** Given information follows **

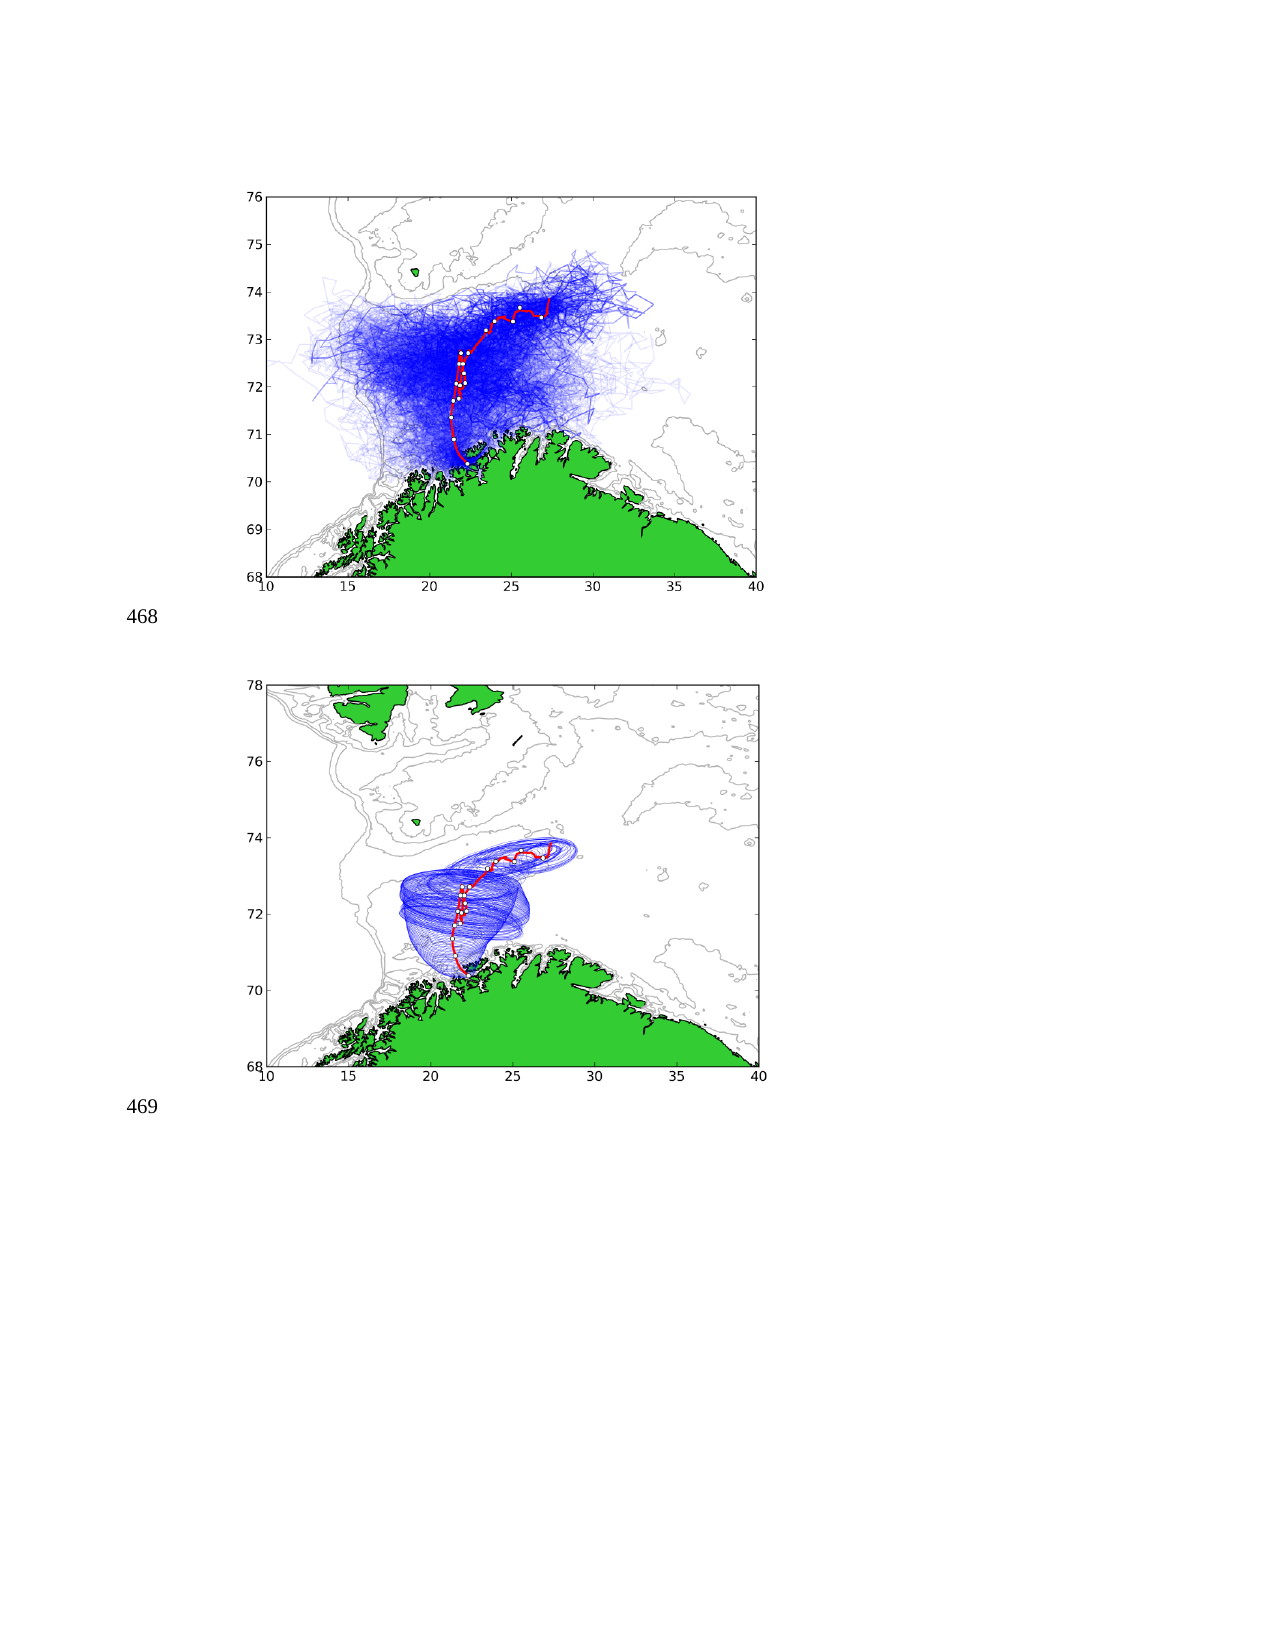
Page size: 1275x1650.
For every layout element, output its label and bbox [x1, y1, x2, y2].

picture [187, 637, 822, 1114]
picture [187, 149, 819, 624]
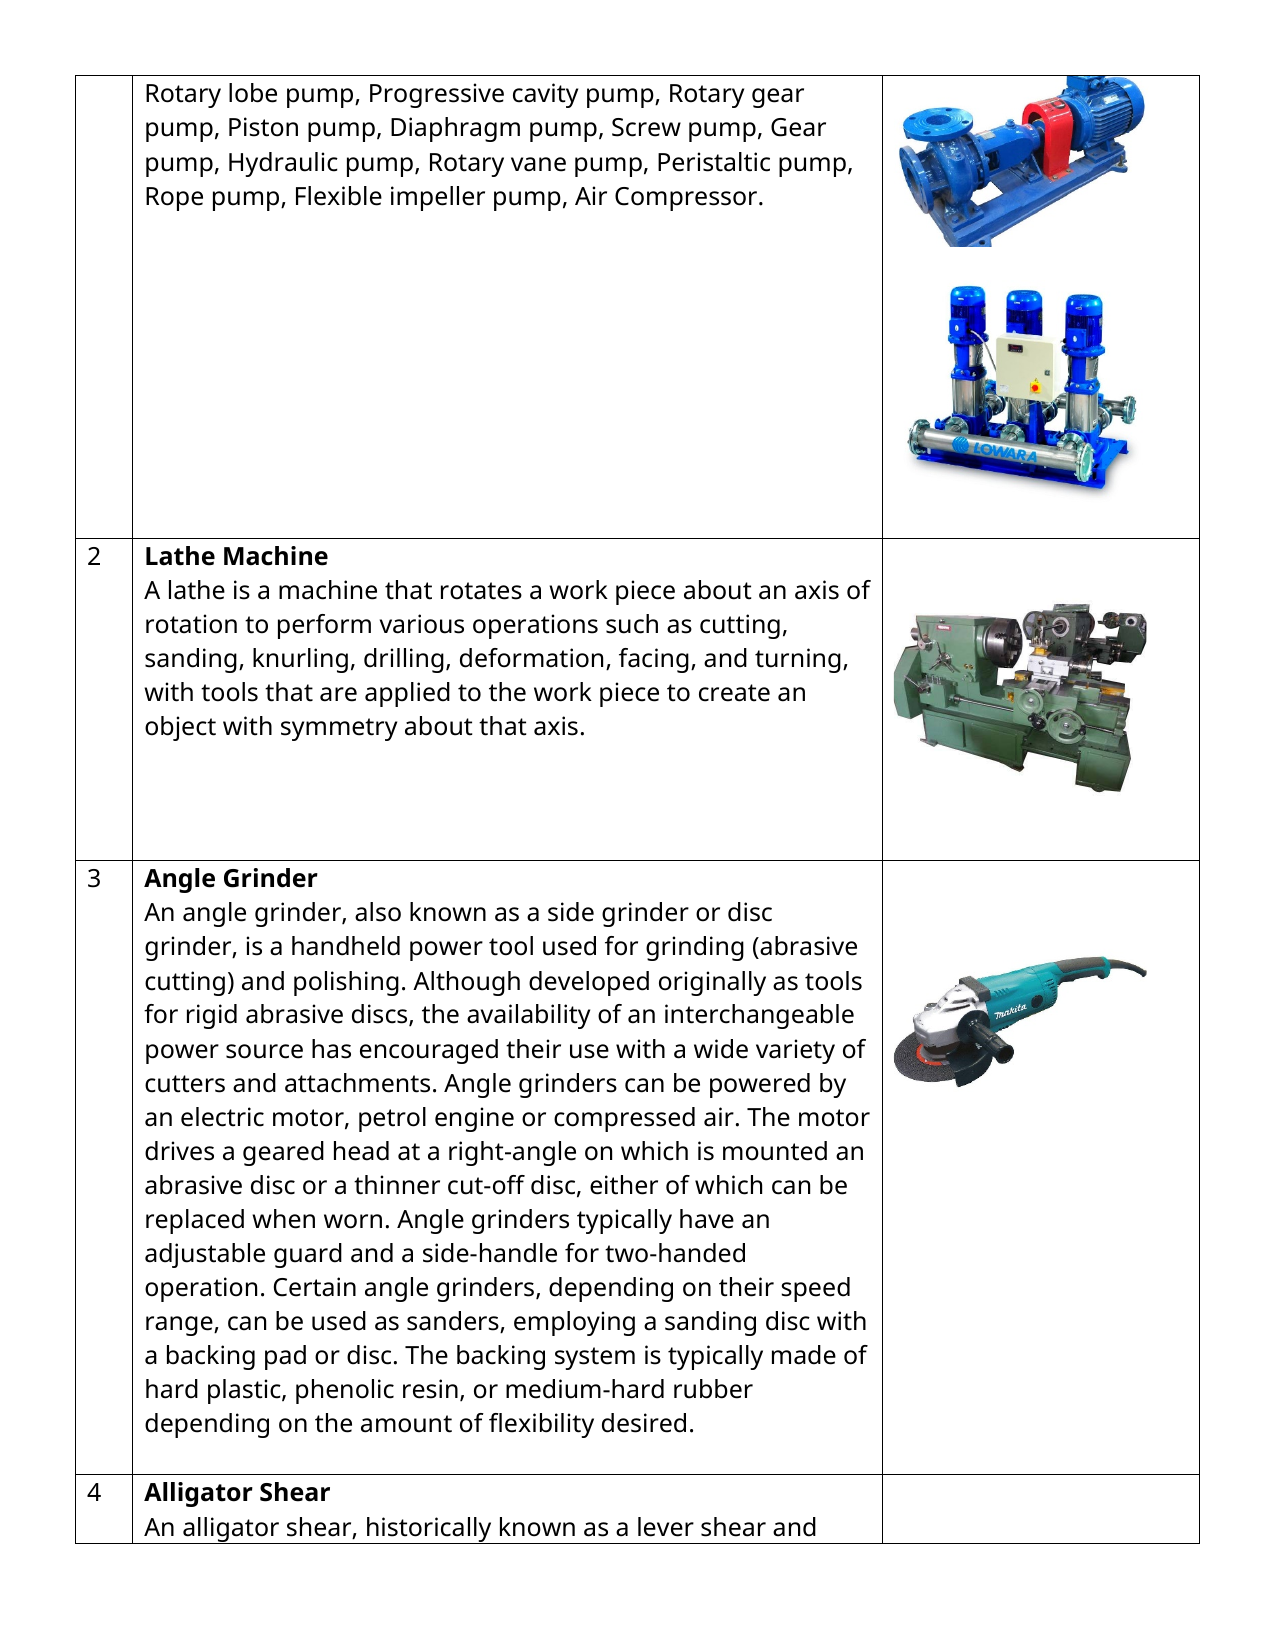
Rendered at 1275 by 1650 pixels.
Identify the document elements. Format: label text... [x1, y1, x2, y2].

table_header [133, 76, 882, 538]
picture [893, 76, 1150, 247]
table_cell [883, 1475, 1199, 1543]
table_cell Angle Grinder An angle grinder, also known as a side grinder or disc grinder, is a handheld power tool used for grinding (abrasive cutting) and polishing. Although developed originally as tools for rigid abrasive discs, the availability of an interchangeable power source has encouraged their use with a wide variety of cutters and attachments. Angle grinders can be powered by an electric motor, petrol engine or compressed air. The motor drives a geared head at a right-angle on which is mounted an abrasive disc or a thinner cut-off disc, either of which can be replaced when worn. Angle grinders typically have an adjustable guard and a side-handle for two-handed operation. Certain angle grinders, depending on their speed range, can be used as sanders, employing a sanding disc with a backing pad or disc. The backing system is typically made of hard plastic, phenolic resin, or medium-hard rubber depending on the amount of flexibility desired. [133, 861, 882, 1474]
table_cell Lathe Machine A lathe is a machine that rotates a work piece about an axis of rotation to perform various operations such as cutting, sanding, knurling, drilling, deformation, facing, and turning, with tools that are applied to the work piece to create an object with symmetry about that axis. [133, 539, 882, 860]
table_cell 3 [76, 861, 132, 1474]
table_cell 2 [76, 539, 132, 860]
table_cell [883, 539, 1199, 860]
table_cell 4 [76, 1475, 132, 1543]
table_cell [883, 861, 1199, 1474]
picture [893, 280, 1147, 504]
table_header 1 [76, 76, 132, 538]
picture [893, 572, 1147, 826]
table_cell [133, 1475, 882, 1543]
table_header [883, 76, 1199, 538]
picture [893, 895, 1147, 1149]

** End of Given information **

> Job
Copy the records above exactly, beginning at the line that contains "Rendered at 1275 by 1650 pixels." and stopping after the line that contains "Identify the document".

> Written solution
Rendered at 1275 by 1650 pixels.
Identify the document elements. Format: label text... [x1, y1, x2, y2].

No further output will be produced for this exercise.